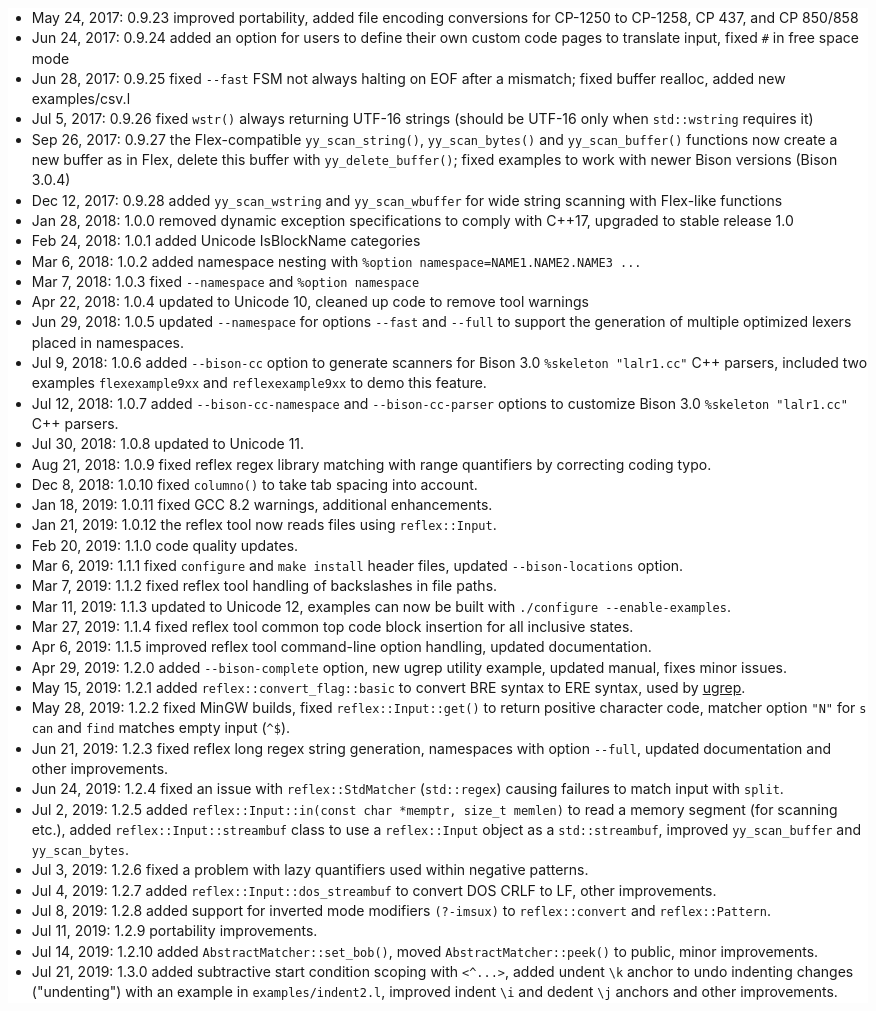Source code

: - May 24, 2017: 0.9.23 improved portability, added file encoding conversions for CP-1250 to CP-1258, CP 437, and CP 850/858
- Jun 24, 2017: 0.9.24 added an option for users to define their own custom code pages to translate input, fixed `#` in free space mode
- Jun 28, 2017: 0.9.25 fixed `--fast` FSM not always halting on EOF after a mismatch; fixed buffer realloc, added new examples/csv.l
- Jul  5, 2017: 0.9.26 fixed `wstr()` always returning UTF-16 strings (should be UTF-16 only when `std::wstring` requires it)
- Sep 26, 2017: 0.9.27 the Flex-compatible `yy_scan_string()`, `yy_scan_bytes()` and `yy_scan_buffer()` functions now create a new buffer as in Flex, delete this buffer with `yy_delete_buffer()`; fixed examples to work with newer Bison versions (Bison 3.0.4)
- Dec 12, 2017: 0.9.28 added `yy_scan_wstring` and `yy_scan_wbuffer` for wide string scanning with Flex-like functions
- Jan 28, 2018: 1.0.0 removed dynamic exception specifications to comply with C++17, upgraded to stable release 1.0
- Feb 24, 2018: 1.0.1 added Unicode IsBlockName categories
- Mar  6, 2018: 1.0.2 added namespace nesting with `%option namespace=NAME1.NAME2.NAME3 ...`
- Mar  7, 2018: 1.0.3 fixed `--namespace` and `%option namespace`
- Apr 22, 2018: 1.0.4 updated to Unicode 10, cleaned up code to remove tool warnings
- Jun 29, 2018: 1.0.5 updated `--namespace` for options `--fast` and `--full` to support the generation of multiple optimized lexers placed in namespaces.
- Jul  9, 2018: 1.0.6 added `--bison-cc` option to generate scanners for Bison 3.0 `%skeleton "lalr1.cc"` C++ parsers, included two examples `flexexample9xx` and `reflexexample9xx` to demo this feature.
- Jul 12, 2018: 1.0.7 added `--bison-cc-namespace` and `--bison-cc-parser` options to customize Bison 3.0 `%skeleton "lalr1.cc"` C++ parsers.
- Jul 30, 2018: 1.0.8 updated to Unicode 11.
- Aug 21, 2018: 1.0.9 fixed reflex regex library matching with range quantifiers by correcting coding typo.
- Dec  8, 2018: 1.0.10 fixed `columno()` to take tab spacing into account.
- Jan 18, 2019: 1.0.11 fixed GCC 8.2 warnings, additional enhancements.
- Jan 21, 2019: 1.0.12 the reflex tool now reads files using `reflex::Input`.
- Feb 20, 2019: 1.1.0 code quality updates.
- Mar  6, 2019: 1.1.1 fixed `configure` and `make install` header files, updated `--bison-locations` option.
- Mar  7, 2019: 1.1.2 fixed reflex tool handling of backslashes in file paths.
- Mar 11, 2019: 1.1.3 updated to Unicode 12, examples can now be built with `./configure --enable-examples`.
- Mar 27, 2019: 1.1.4 fixed reflex tool common top code block insertion for all inclusive states.
- Apr  6, 2019: 1.1.5 improved reflex tool command-line option handling, updated documentation.
- Apr 29, 2019: 1.2.0 added `--bison-complete` option, new ugrep utility example, updated manual, fixes minor issues.
- May 15, 2019: 1.2.1 added `reflex::convert_flag::basic` to convert BRE syntax to ERE syntax, used by [ugrep](https://github.com/Genivia/ugrep).
- May 28, 2019: 1.2.2 fixed MinGW builds, fixed `reflex::Input::get()` to return positive character code, matcher option `"N"` for `scan` and `find` matches empty input (`^$`).
- Jun 21, 2019: 1.2.3 fixed reflex long regex string generation, namespaces with option `--full`, updated documentation and other improvements.
- Jun 24, 2019: 1.2.4 fixed an issue with `reflex::StdMatcher` (`std::regex`) causing failures to match input with `split`.
- Jul  2, 2019: 1.2.5 added `reflex::Input::in(const char *memptr, size_t memlen)` to read a memory segment (for scanning etc.), added `reflex::Input::streambuf` class to use a `reflex::Input` object as a `std::streambuf`, improved `yy_scan_buffer` and `yy_scan_bytes`.
- Jul  3, 2019: 1.2.6 fixed a problem with lazy quantifiers used within negative patterns.
- Jul  4, 2019: 1.2.7 added `reflex::Input::dos_streambuf` to convert DOS CRLF to LF, other improvements.
- Jul  8, 2019: 1.2.8 added support for inverted mode modifiers `(?-imsux)` to `reflex::convert` and `reflex::Pattern`.
- Jul 11, 2019: 1.2.9 portability improvements.
- Jul 14, 2019: 1.2.10 added `AbstractMatcher::set_bob()`, moved `AbstractMatcher::peek()` to public, minor improvements.
- Jul 21, 2019: 1.3.0 added subtractive start condition scoping with `<^...>`, added undent `\k` anchor to undo indenting changes ("undenting") with an example in `examples/indent2.l`, improved indent `\i` and dedent `\j` anchors and other improvements.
-*-*-
_Work instruction_
Reproduce the data above word for word, leaving out the pictures.

_Answer area_
Source code

: - May 24, 2017: 0.9.23 improved portability, added file encoding conversions for CP-1250 to CP-1258, CP 437, and CP 850/858
- Jun 24, 2017: 0.9.24 added an option for users to define their own custom code pages to translate input, fixed `#` in free space mode
- Jun 28, 2017: 0.9.25 fixed `--fast` FSM not always halting on EOF after a mismatch; fixed buffer realloc, added new examples/csv.l
- Jul  5, 2017: 0.9.26 fixed `wstr()` always returning UTF-16 strings (should be UTF-16 only when `std::wstring` requires it)
- Sep 26, 2017: 0.9.27 the Flex-compatible `yy_scan_string()`, `yy_scan_bytes()` and `yy_scan_buffer()` functions now create a new buffer as in Flex, delete this buffer with `yy_delete_buffer()`; fixed examples to work with newer Bison versions (Bison 3.0.4)
- Dec 12, 2017: 0.9.28 added `yy_scan_wstring` and `yy_scan_wbuffer` for wide string scanning with Flex-like functions
- Jan 28, 2018: 1.0.0 removed dynamic exception specifications to comply with C++17, upgraded to stable release 1.0
- Feb 24, 2018: 1.0.1 added Unicode IsBlockName categories
- Mar  6, 2018: 1.0.2 added namespace nesting with `%option namespace=NAME1.NAME2.NAME3 ...`
- Mar  7, 2018: 1.0.3 fixed `--namespace` and `%option namespace`
- Apr 22, 2018: 1.0.4 updated to Unicode 10, cleaned up code to remove tool warnings
- Jun 29, 2018: 1.0.5 updated `--namespace` for options `--fast` and `--full` to support the generation of multiple optimized lexers placed in namespaces.
- Jul  9, 2018: 1.0.6 added `--bison-cc` option to generate scanners for Bison 3.0 `%skeleton "lalr1.cc"` C++ parsers, included two examples `flexexample9xx` and `reflexexample9xx` to demo this feature.
- Jul 12, 2018: 1.0.7 added `--bison-cc-namespace` and `--bison-cc-parser` options to customize Bison 3.0 `%skeleton "lalr1.cc"` C++ parsers.
- Jul 30, 2018: 1.0.8 updated to Unicode 11.
- Aug 21, 2018: 1.0.9 fixed reflex regex library matching with range quantifiers by correcting coding typo.
- Dec  8, 2018: 1.0.10 fixed `columno()` to take tab spacing into account.
- Jan 18, 2019: 1.0.11 fixed GCC 8.2 warnings, additional enhancements.
- Jan 21, 2019: 1.0.12 the reflex tool now reads files using `reflex::Input`.
- Feb 20, 2019: 1.1.0 code quality updates.
- Mar  6, 2019: 1.1.1 fixed `configure` and `make install` header files, updated `--bison-locations` option.
- Mar  7, 2019: 1.1.2 fixed reflex tool handling of backslashes in file paths.
- Mar 11, 2019: 1.1.3 updated to Unicode 12, examples can now be built with `./configure --enable-examples`.
- Mar 27, 2019: 1.1.4 fixed reflex tool common top code block insertion for all inclusive states.
- Apr  6, 2019: 1.1.5 improved reflex tool command-line option handling, updated documentation.
- Apr 29, 2019: 1.2.0 added `--bison-complete` option, new ugrep utility example, updated manual, fixes minor issues.
- May 15, 2019: 1.2.1 added `reflex::convert_flag::basic` to convert BRE syntax to ERE syntax, used by [ugrep](https://github.com/Genivia/ugrep).
- May 28, 2019: 1.2.2 fixed MinGW builds, fixed `reflex::Input::get()` to return positive character code, matcher option `"N"` for `scan` and `find` matches empty input (`^$`).
- Jun 21, 2019: 1.2.3 fixed reflex long regex string generation, namespaces with option `--full`, updated documentation and other improvements.
- Jun 24, 2019: 1.2.4 fixed an issue with `reflex::StdMatcher` (`std::regex`) causing failures to match input with `split`.
- Jul  2, 2019: 1.2.5 added `reflex::Input::in(const char *memptr, size_t memlen)` to read a memory segment (for scanning etc.), added `reflex::Input::streambuf` class to use a `reflex::Input` object as a `std::streambuf`, improved `yy_scan_buffer` and `yy_scan_bytes`.
- Jul  3, 2019: 1.2.6 fixed a problem with lazy quantifiers used within negative patterns.
- Jul  4, 2019: 1.2.7 added `reflex::Input::dos_streambuf` to convert DOS CRLF to LF, other improvements.
- Jul  8, 2019: 1.2.8 added support for inverted mode modifiers `(?-imsux)` to `reflex::convert` and `reflex::Pattern`.
- Jul 11, 2019: 1.2.9 portability improvements.
- Jul 14, 2019: 1.2.10 added `AbstractMatcher::set_bob()`, moved `AbstractMatcher::peek()` to public, minor improvements.
- Jul 21, 2019: 1.3.0 added subtractive start condition scoping with `<^...>`, added undent `\k` anchor to undo indenting changes ("undenting") with an example in `examples/indent2.l`, improved indent `\i` and dedent `\j` anchors and other improvements.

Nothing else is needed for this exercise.